* TASK BRIEF
Print the data that follows exactly, leaving nothing out.

=== EXERCISE INPUT ===

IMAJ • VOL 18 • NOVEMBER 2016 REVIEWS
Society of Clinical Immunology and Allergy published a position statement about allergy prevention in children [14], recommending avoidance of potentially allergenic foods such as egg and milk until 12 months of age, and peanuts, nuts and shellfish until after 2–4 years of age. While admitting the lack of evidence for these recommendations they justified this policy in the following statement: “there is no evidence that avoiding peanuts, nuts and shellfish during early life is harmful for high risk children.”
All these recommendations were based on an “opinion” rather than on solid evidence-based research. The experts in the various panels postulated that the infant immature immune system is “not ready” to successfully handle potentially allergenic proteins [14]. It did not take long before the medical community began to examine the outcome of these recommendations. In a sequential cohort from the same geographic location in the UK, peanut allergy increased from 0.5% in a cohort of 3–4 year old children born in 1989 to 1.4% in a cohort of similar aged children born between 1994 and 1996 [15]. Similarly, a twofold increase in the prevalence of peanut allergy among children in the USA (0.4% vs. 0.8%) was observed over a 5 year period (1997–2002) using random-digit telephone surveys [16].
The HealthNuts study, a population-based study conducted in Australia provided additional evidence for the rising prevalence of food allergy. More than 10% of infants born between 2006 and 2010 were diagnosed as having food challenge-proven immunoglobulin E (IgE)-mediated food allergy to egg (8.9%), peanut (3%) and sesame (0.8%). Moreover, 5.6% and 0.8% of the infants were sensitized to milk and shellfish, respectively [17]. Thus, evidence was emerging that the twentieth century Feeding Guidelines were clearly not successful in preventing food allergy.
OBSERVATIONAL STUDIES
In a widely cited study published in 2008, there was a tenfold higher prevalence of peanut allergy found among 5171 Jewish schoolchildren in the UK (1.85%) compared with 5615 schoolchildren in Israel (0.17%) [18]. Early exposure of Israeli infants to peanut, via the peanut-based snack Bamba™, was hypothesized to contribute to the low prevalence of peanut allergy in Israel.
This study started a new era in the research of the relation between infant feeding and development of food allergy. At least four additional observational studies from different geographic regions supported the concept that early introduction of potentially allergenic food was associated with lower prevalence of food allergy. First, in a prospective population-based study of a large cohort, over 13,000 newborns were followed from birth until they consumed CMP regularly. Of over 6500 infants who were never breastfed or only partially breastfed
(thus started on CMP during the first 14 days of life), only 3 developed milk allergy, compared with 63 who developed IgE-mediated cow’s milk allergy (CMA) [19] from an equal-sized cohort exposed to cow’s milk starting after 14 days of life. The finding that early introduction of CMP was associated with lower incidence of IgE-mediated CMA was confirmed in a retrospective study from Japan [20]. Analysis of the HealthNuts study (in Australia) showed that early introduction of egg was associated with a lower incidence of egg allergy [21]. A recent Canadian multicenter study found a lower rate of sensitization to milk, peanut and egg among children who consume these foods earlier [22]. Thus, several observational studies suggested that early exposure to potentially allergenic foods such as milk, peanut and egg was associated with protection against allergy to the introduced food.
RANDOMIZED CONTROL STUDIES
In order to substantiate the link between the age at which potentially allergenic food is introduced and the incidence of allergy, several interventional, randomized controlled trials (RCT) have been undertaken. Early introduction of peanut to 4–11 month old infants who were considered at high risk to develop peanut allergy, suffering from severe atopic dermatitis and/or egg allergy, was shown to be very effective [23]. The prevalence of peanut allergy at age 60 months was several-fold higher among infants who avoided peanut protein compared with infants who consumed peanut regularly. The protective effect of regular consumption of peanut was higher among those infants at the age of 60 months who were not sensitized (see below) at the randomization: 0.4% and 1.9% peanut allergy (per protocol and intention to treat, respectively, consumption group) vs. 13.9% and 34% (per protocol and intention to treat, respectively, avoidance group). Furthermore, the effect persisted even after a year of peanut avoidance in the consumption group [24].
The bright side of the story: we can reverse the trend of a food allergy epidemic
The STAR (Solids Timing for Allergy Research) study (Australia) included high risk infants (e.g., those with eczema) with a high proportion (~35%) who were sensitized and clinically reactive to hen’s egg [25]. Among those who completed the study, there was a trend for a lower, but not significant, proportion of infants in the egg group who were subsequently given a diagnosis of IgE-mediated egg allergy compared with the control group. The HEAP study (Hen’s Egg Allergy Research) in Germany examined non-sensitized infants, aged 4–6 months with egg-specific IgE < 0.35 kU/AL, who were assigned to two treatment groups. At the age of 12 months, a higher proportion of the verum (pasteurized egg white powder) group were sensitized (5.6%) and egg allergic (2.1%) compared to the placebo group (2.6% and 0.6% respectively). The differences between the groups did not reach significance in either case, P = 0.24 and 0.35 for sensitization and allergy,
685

===

* EXPECTED ANSWER
IMAJ • VOL 18 • NOVEMBER 2016 REVIEWS
Society of Clinical Immunology and Allergy published a position statement about allergy prevention in children [14], recommending avoidance of potentially allergenic foods such as egg and milk until 12 months of age, and peanuts, nuts and shellfish until after 2–4 years of age. While admitting the lack of evidence for these recommendations they justified this policy in the following statement: “there is no evidence that avoiding peanuts, nuts and shellfish during early life is harmful for high risk children.”
All these recommendations were based on an “opinion” rather than on solid evidence-based research. The experts in the various panels postulated that the infant immature immune system is “not ready” to successfully handle potentially allergenic proteins [14]. It did not take long before the medical community began to examine the outcome of these recommendations. In a sequential cohort from the same geographic location in the UK, peanut allergy increased from 0.5% in a cohort of 3–4 year old children born in 1989 to 1.4% in a cohort of similar aged children born between 1994 and 1996 [15]. Similarly, a twofold increase in the prevalence of peanut allergy among children in the USA (0.4% vs. 0.8%) was observed over a 5 year period (1997–2002) using random-digit telephone surveys [16].
The HealthNuts study, a population-based study conducted in Australia provided additional evidence for the rising prevalence of food allergy. More than 10% of infants born between 2006 and 2010 were diagnosed as having food challenge-proven immunoglobulin E (IgE)-mediated food allergy to egg (8.9%), peanut (3%) and sesame (0.8%). Moreover, 5.6% and 0.8% of the infants were sensitized to milk and shellfish, respectively [17]. Thus, evidence was emerging that the twentieth century Feeding Guidelines were clearly not successful in preventing food allergy.
OBSERVATIONAL STUDIES
In a widely cited study published in 2008, there was a tenfold higher prevalence of peanut allergy found among 5171 Jewish schoolchildren in the UK (1.85%) compared with 5615 schoolchildren in Israel (0.17%) [18]. Early exposure of Israeli infants to peanut, via the peanut-based snack Bamba™, was hypothesized to contribute to the low prevalence of peanut allergy in Israel.
This study started a new era in the research of the relation between infant feeding and development of food allergy. At least four additional observational studies from different geographic regions supported the concept that early introduction of potentially allergenic food was associated with lower prevalence of food allergy. First, in a prospective population-based study of a large cohort, over 13,000 newborns were followed from birth until they consumed CMP regularly. Of over 6500 infants who were never breastfed or only partially breastfed
(thus started on CMP during the first 14 days of life), only 3 developed milk allergy, compared with 63 who developed IgE-mediated cow’s milk allergy (CMA) [19] from an equal-sized cohort exposed to cow’s milk starting after 14 days of life. The finding that early introduction of CMP was associated with lower incidence of IgE-mediated CMA was confirmed in a retrospective study from Japan [20]. Analysis of the HealthNuts study (in Australia) showed that early introduction of egg was associated with a lower incidence of egg allergy [21]. A recent Canadian multicenter study found a lower rate of sensitization to milk, peanut and egg among children who consume these foods earlier [22]. Thus, several observational studies suggested that early exposure to potentially allergenic foods such as milk, peanut and egg was associated with protection against allergy to the introduced food.
RANDOMIZED CONTROL STUDIES
In order to substantiate the link between the age at which potentially allergenic food is introduced and the incidence of allergy, several interventional, randomized controlled trials (RCT) have been undertaken. Early introduction of peanut to 4–11 month old infants who were considered at high risk to develop peanut allergy, suffering from severe atopic dermatitis and/or egg allergy, was shown to be very effective [23]. The prevalence of peanut allergy at age 60 months was several-fold higher among infants who avoided peanut protein compared with infants who consumed peanut regularly. The protective effect of regular consumption of peanut was higher among those infants at the age of 60 months who were not sensitized (see below) at the randomization: 0.4% and 1.9% peanut allergy (per protocol and intention to treat, respectively, consumption group) vs. 13.9% and 34% (per protocol and intention to treat, respectively, avoidance group). Furthermore, the effect persisted even after a year of peanut avoidance in the consumption group [24].
The bright side of the story: we can reverse the trend of a food allergy epidemic
The STAR (Solids Timing for Allergy Research) study (Australia) included high risk infants (e.g., those with eczema) with a high proportion (~35%) who were sensitized and clinically reactive to hen’s egg [25]. Among those who completed the study, there was a trend for a lower, but not significant, proportion of infants in the egg group who were subsequently given a diagnosis of IgE-mediated egg allergy compared with the control group. The HEAP study (Hen’s Egg Allergy Research) in Germany examined non-sensitized infants, aged 4–6 months with egg-specific IgE < 0.35 kU/AL, who were assigned to two treatment groups. At the age of 12 months, a higher proportion of the verum (pasteurized egg white powder) group were sensitized (5.6%) and egg allergic (2.1%) compared to the placebo group (2.6% and 0.6% respectively). The differences between the groups did not reach significance in either case, P = 0.24 and 0.35 for sensitization and allergy,
685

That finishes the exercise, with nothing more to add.